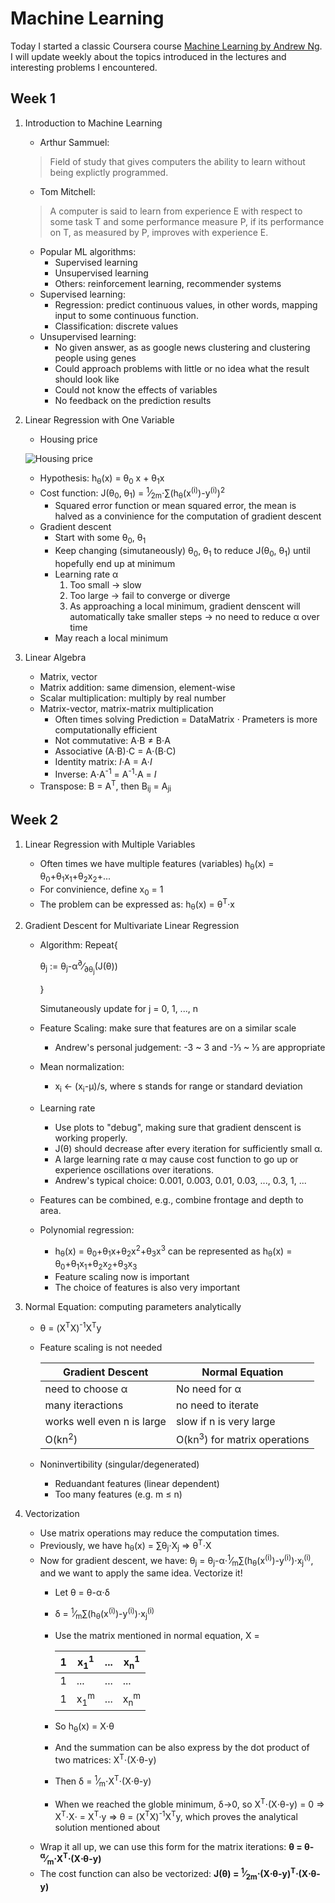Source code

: # Machine Learning

Today I started a classic Coursera course [Machine Learning by Andrew Ng](https://www.coursera.org/learn/machine-learning/home/welcome). I will update weekly about the topics introduced in the lectures and interesting problems I encountered.
## Week 1
1. Introduction to Machine Learning
   * Arthur Sammuel:
    > Field of study that gives computers the ability to learn without being explictly programmed.
   * Tom Mitchell:
    > A computer is said to learn from experience E with respect to some task T and some performance measure P,
    if its performance on T, as measured by P, improves with experience E.
   * Popular ML algorithms:
      * Supervised learning
      * Unsupervised learning
      * Others: reinforcement learning, recommender systems
   * Supervised learning:
      * Regression: predict continuous values, in other words, mapping input to some continuous function.
      * Classification: discrete values
   * Unsupervised learning:
      * No given answer, as as google news clustering and clustering people using genes
      * Could approach problems with little or no idea what the result should look like
      * Could not know the effects of variables
      * No feedback on the prediction results
2. Linear Regression with One Variable
   * Housing price
   
   ![Housing price](images/Diagram_lecture_2.png)
   
   * Hypothesis: h<sub>&theta;</sub>(x) = &theta;<sub>0</sub> x + &theta;<sub>1</sub>x
   * Cost function: J(&theta;<sub>0</sub>, &theta;<sub>1</sub>) = <sup>1</sup>&frasl;<sub>2m</sub>&sdot;&sum;(h<sub>&theta;</sub>(x<sup>(i)</sup>)-y<sup>(i)</sup>)<sup>2</sup>
        * Squared error function or mean squared error, the mean is halved as a convinience for the computation of gradient descent
   * Gradient descent
      * Start with some &theta;<sub>0</sub>, &theta;<sub>1</sub>
      * Keep changing (simutaneously) &theta;<sub>0</sub>, &theta;<sub>1</sub> to reduce J(&theta;<sub>0</sub>, &theta;<sub>1</sub>) until hopefully end up at minimum
      * Learning rate &alpha;
          1. Too small &rarr; slow
          2. Too large &rarr; fail to converge or diverge
          3. As approaching a local minimum, gradient denscent will automatically take smaller steps &rarr; no need to reduce &alpha; over time
      * May reach a local minimum
      
3. Linear Algebra
   * Matrix, vector
   * Matrix addition: same dimension, element-wise
   * Scalar multiplication: multiply by real number
   * Matrix-vector, matrix-matrix multiplication
      * Often times solving Prediction = DataMatrix &sdot; Prameters is more computationally efficient
      * Not commutative: A&sdot;B &ne; B&sdot;A
      * Associative (A&sdot;B)&sdot;C = A&sdot;(B&sdot;C)
      * Identity matrix: *I*&sdot;A = A&sdot;*I*
      * Inverse: A&sdot;A<sup>-1</sup> = A<sup>-1</sup>&sdot;A = *I*
   * Transpose: B = A<sup>T</sup>, then B<sub>ij</sub> = A<sub>ji</sub>
      
## Week 2
1. Linear Regression with Multiple Variables
    * Often times we have multiple features (variables)
h<sub>&theta;</sub>(x) = &theta;<sub>0</sub>+&theta;<sub>1</sub>x<sub>1</sub>+&theta;<sub>2</sub>x<sub>2</sub>+...
    * For convinience, define x<sub>0</sub> = 1
    * The problem can be expressed as: h<sub>&theta;</sub>(x) = &theta;<sup>T</sup>&sdot;x

1. Gradient Descent for Multivariate Linear Regression
    * Algorithm:
        Repeat{
        
        &theta;<sub>j</sub> := &theta;<sub>j</sub>-&alpha;<sup>&part;</sup>&frasl;<sub>&part;&theta;<sub>j</sub></sub>(J(&theta;))
        
        }
        
        Simutaneously update for j = 0, 1, ..., n
    * Feature Scaling: make sure that features are on a similar scale
        * Andrew's personal judgement: -3 ~ 3 and -&#8531; ~ &#8531; are appropriate
    * Mean normalization:
        * x<sub>i</sub> &larr; (x<sub>i</sub>-&mu;)/s, where s stands for range or standard deviation
    * Learning rate
        * Use plots to "debug", making sure that gradient denscent is working properly.
        * J(&theta;) should decrease after every iteration for sufficiently small &alpha;.
        * A large learning rate &alpha; may cause cost function to go up or experience oscillations over iterations.
        * Andrew's typical choice: 0.001, 0.003, 0.01, 0.03, ..., 0.3, 1, ...
    * Features can be combined, e.g., combine frontage and depth to area.
    * Polynomial regression:
        * h<sub>&theta;</sub>(x) = &theta;<sub>0</sub>+&theta;<sub>1</sub>x+&theta;<sub>2</sub>x<sup>2</sup>+&theta;<sub>3</sub>x<sup>3</sup> can be represented as h<sub>&theta;</sub>(x) = &theta;<sub>0</sub>+&theta;<sub>1</sub>x<sub>1</sub>+&theta;<sub>2</sub>x<sub>2</sub>+&theta;<sub>3</sub>x<sub>3</sub>
        * Feature scaling now is important
        * The choice of features is also very important

1. Normal Equation: computing parameters analytically
    * &theta; = (X<sup>T</sup>X)<sup>-1</sup>X<sup>T</sup>y
    * Feature scaling is not needed
    
      |Gradient Descent| Normal Equation|
      |--|--|
      |need to choose &alpha;|No need for &alpha;|
      |many iteractions|no need to iterate|
      |works well even n is large|slow if n is very large|
      |O(kn<sup>2</sup>)|O(kn<sup>3</sup>) for matrix operations|

    * Noninvertibility (singular/degenerated)
        * Reduandant features (linear dependent)
        * Too many features (e.g. m &le; n)
        
1. Vectorization
    * Use matrix operations may reduce the computation times.
    * Previously, we have h<sub>&theta;</sub>(x) = &sum;&theta;<sub>j</sub>&sdot;X<sub>j</sub> &rArr; &theta;<sup>T</sup>&sdot;X
    * Now for gradient descent, we have: &theta;<sub>j</sub> = &theta;<sub>j</sub>-&alpha;&sdot;<sup>1</sup>&frasl;<sub>m</sub>&sum;(h<sub>&theta;</sub>(x<sup>(i)</sup>)-y<sup>(i)</sup>)&sdot;x<sub>j</sub><sup>(i)</sup>, and we want to apply the same idea. Vectorize it!
        * Let &theta; = &theta;-&alpha;&sdot;&delta;
        * &delta; = <sup>1</sup>&frasl;<sub>m</sub>&sum;(h<sub>&theta;</sub>(x<sup>(i)</sup>)-y<sup>(i)</sup>)&sdot;x<sub>j</sub><sup>(i)</sup>
        * Use the matrix mentioned in normal equation, X =
        
            1|x<sub>1</sub><sup>1</sup>|...|x<sub>n</sub><sup>1</sup>
            --|--|--|--
            1|...|...|...|
            1|x<sub>1</sub><sup>m</sup>|...|x<sub>n</sub><sup>m</sup>
        
        * So h<sub>&theta;</sub>(x) = X&sdot;&theta;
        * And the summation can be also express by the dot product of two matrices: X<sup>T</sup>&sdot;(X&sdot;&theta;-y)
        * Then &delta; = <sup>1</sup>&frasl;<sub>m</sub>&sdot;X<sup>T</sup>&sdot;(X&sdot;&theta;-y)
        * When we reached the globle minimum, &delta;&rarr;0, so X<sup>T</sup>&sdot;(X&sdot;&theta;-y) = 0 &rArr; X<sup>T</sup>&sdot;X&sdot; = X<sup>T</sup>&sdot;y &rArr; &theta; = (X<sup>T</sup>X)<sup>-1</sup>X<sup>T</sup>y, which proves the analytical solution mentioned about
    * Wrap it all up, we can use this form for the matrix iterations: **&theta; = &theta;-<sup>&alpha;</sup>&frasl;<sub>m</sub>&sdot;X<sup>T</sup>&sdot;(X&sdot;&theta;-y)**
    * The cost function can also be vectorized: **J(&theta;) = <sup>1</sup>&frasl;<sub>2m</sub>&sdot;(X&sdot;&theta;-y)<sup>T</sup>&sdot;(X&sdot;&theta;-y)**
········
All entries, top to bottom, should be retyped exactly; the pictures should not be.

Response area:
Source code

: # Machine Learning

Today I started a classic Coursera course [Machine Learning by Andrew Ng](https://www.coursera.org/learn/machine-learning/home/welcome). I will update weekly about the topics introduced in the lectures and interesting problems I encountered.
## Week 1
1. Introduction to Machine Learning
   * Arthur Sammuel:
    > Field of study that gives computers the ability to learn without being explictly programmed.
   * Tom Mitchell:
    > A computer is said to learn from experience E with respect to some task T and some performance measure P,
    if its performance on T, as measured by P, improves with experience E.
   * Popular ML algorithms:
      * Supervised learning
      * Unsupervised learning
      * Others: reinforcement learning, recommender systems
   * Supervised learning:
      * Regression: predict continuous values, in other words, mapping input to some continuous function.
      * Classification: discrete values
   * Unsupervised learning:
      * No given answer, as as google news clustering and clustering people using genes
      * Could approach problems with little or no idea what the result should look like
      * Could not know the effects of variables
      * No feedback on the prediction results
2. Linear Regression with One Variable
   * Housing price
   
   ![Housing price](images/Diagram_lecture_2.png)
   
   * Hypothesis: h<sub>&theta;</sub>(x) = &theta;<sub>0</sub> x + &theta;<sub>1</sub>x
   * Cost function: J(&theta;<sub>0</sub>, &theta;<sub>1</sub>) = <sup>1</sup>&frasl;<sub>2m</sub>&sdot;&sum;(h<sub>&theta;</sub>(x<sup>(i)</sup>)-y<sup>(i)</sup>)<sup>2</sup>
        * Squared error function or mean squared error, the mean is halved as a convinience for the computation of gradient descent
   * Gradient descent
      * Start with some &theta;<sub>0</sub>, &theta;<sub>1</sub>
      * Keep changing (simutaneously) &theta;<sub>0</sub>, &theta;<sub>1</sub> to reduce J(&theta;<sub>0</sub>, &theta;<sub>1</sub>) until hopefully end up at minimum
      * Learning rate &alpha;
          1. Too small &rarr; slow
          2. Too large &rarr; fail to converge or diverge
          3. As approaching a local minimum, gradient denscent will automatically take smaller steps &rarr; no need to reduce &alpha; over time
      * May reach a local minimum
      
3. Linear Algebra
   * Matrix, vector
   * Matrix addition: same dimension, element-wise
   * Scalar multiplication: multiply by real number
   * Matrix-vector, matrix-matrix multiplication
      * Often times solving Prediction = DataMatrix &sdot; Prameters is more computationally efficient
      * Not commutative: A&sdot;B &ne; B&sdot;A
      * Associative (A&sdot;B)&sdot;C = A&sdot;(B&sdot;C)
      * Identity matrix: *I*&sdot;A = A&sdot;*I*
      * Inverse: A&sdot;A<sup>-1</sup> = A<sup>-1</sup>&sdot;A = *I*
   * Transpose: B = A<sup>T</sup>, then B<sub>ij</sub> = A<sub>ji</sub>
      
## Week 2
1. Linear Regression with Multiple Variables
    * Often times we have multiple features (variables)
h<sub>&theta;</sub>(x) = &theta;<sub>0</sub>+&theta;<sub>1</sub>x<sub>1</sub>+&theta;<sub>2</sub>x<sub>2</sub>+...
    * For convinience, define x<sub>0</sub> = 1
    * The problem can be expressed as: h<sub>&theta;</sub>(x) = &theta;<sup>T</sup>&sdot;x

1. Gradient Descent for Multivariate Linear Regression
    * Algorithm:
        Repeat{
        
        &theta;<sub>j</sub> := &theta;<sub>j</sub>-&alpha;<sup>&part;</sup>&frasl;<sub>&part;&theta;<sub>j</sub></sub>(J(&theta;))
        
        }
        
        Simutaneously update for j = 0, 1, ..., n
    * Feature Scaling: make sure that features are on a similar scale
        * Andrew's personal judgement: -3 ~ 3 and -&#8531; ~ &#8531; are appropriate
    * Mean normalization:
        * x<sub>i</sub> &larr; (x<sub>i</sub>-&mu;)/s, where s stands for range or standard deviation
    * Learning rate
        * Use plots to "debug", making sure that gradient denscent is working properly.
        * J(&theta;) should decrease after every iteration for sufficiently small &alpha;.
        * A large learning rate &alpha; may cause cost function to go up or experience oscillations over iterations.
        * Andrew's typical choice: 0.001, 0.003, 0.01, 0.03, ..., 0.3, 1, ...
    * Features can be combined, e.g., combine frontage and depth to area.
    * Polynomial regression:
        * h<sub>&theta;</sub>(x) = &theta;<sub>0</sub>+&theta;<sub>1</sub>x+&theta;<sub>2</sub>x<sup>2</sup>+&theta;<sub>3</sub>x<sup>3</sup> can be represented as h<sub>&theta;</sub>(x) = &theta;<sub>0</sub>+&theta;<sub>1</sub>x<sub>1</sub>+&theta;<sub>2</sub>x<sub>2</sub>+&theta;<sub>3</sub>x<sub>3</sub>
        * Feature scaling now is important
        * The choice of features is also very important

1. Normal Equation: computing parameters analytically
    * &theta; = (X<sup>T</sup>X)<sup>-1</sup>X<sup>T</sup>y
    * Feature scaling is not needed
    
      |Gradient Descent| Normal Equation|
      |--|--|
      |need to choose &alpha;|No need for &alpha;|
      |many iteractions|no need to iterate|
      |works well even n is large|slow if n is very large|
      |O(kn<sup>2</sup>)|O(kn<sup>3</sup>) for matrix operations|

    * Noninvertibility (singular/degenerated)
        * Reduandant features (linear dependent)
        * Too many features (e.g. m &le; n)
        
1. Vectorization
    * Use matrix operations may reduce the computation times.
    * Previously, we have h<sub>&theta;</sub>(x) = &sum;&theta;<sub>j</sub>&sdot;X<sub>j</sub> &rArr; &theta;<sup>T</sup>&sdot;X
    * Now for gradient descent, we have: &theta;<sub>j</sub> = &theta;<sub>j</sub>-&alpha;&sdot;<sup>1</sup>&frasl;<sub>m</sub>&sum;(h<sub>&theta;</sub>(x<sup>(i)</sup>)-y<sup>(i)</sup>)&sdot;x<sub>j</sub><sup>(i)</sup>, and we want to apply the same idea. Vectorize it!
        * Let &theta; = &theta;-&alpha;&sdot;&delta;
        * &delta; = <sup>1</sup>&frasl;<sub>m</sub>&sum;(h<sub>&theta;</sub>(x<sup>(i)</sup>)-y<sup>(i)</sup>)&sdot;x<sub>j</sub><sup>(i)</sup>
        * Use the matrix mentioned in normal equation, X =
        
            1|x<sub>1</sub><sup>1</sup>|...|x<sub>n</sub><sup>1</sup>
            --|--|--|--
            1|...|...|...|
            1|x<sub>1</sub><sup>m</sup>|...|x<sub>n</sub><sup>m</sup>
        
        * So h<sub>&theta;</sub>(x) = X&sdot;&theta;
        * And the summation can be also express by the dot product of two matrices: X<sup>T</sup>&sdot;(X&sdot;&theta;-y)
        * Then &delta; = <sup>1</sup>&frasl;<sub>m</sub>&sdot;X<sup>T</sup>&sdot;(X&sdot;&theta;-y)
        * When we reached the globle minimum, &delta;&rarr;0, so X<sup>T</sup>&sdot;(X&sdot;&theta;-y) = 0 &rArr; X<sup>T</sup>&sdot;X&sdot; = X<sup>T</sup>&sdot;y &rArr; &theta; = (X<sup>T</sup>X)<sup>-1</sup>X<sup>T</sup>y, which proves the analytical solution mentioned about
    * Wrap it all up, we can use this form for the matrix iterations: **&theta; = &theta;-<sup>&alpha;</sup>&frasl;<sub>m</sub>&sdot;X<sup>T</sup>&sdot;(X&sdot;&theta;-y)**
    * The cost function can also be vectorized: **J(&theta;) = <sup>1</sup>&frasl;<sub>2m</sub>&sdot;(X&sdot;&theta;-y)<sup>T</sup>&sdot;(X&sdot;&theta;-y)**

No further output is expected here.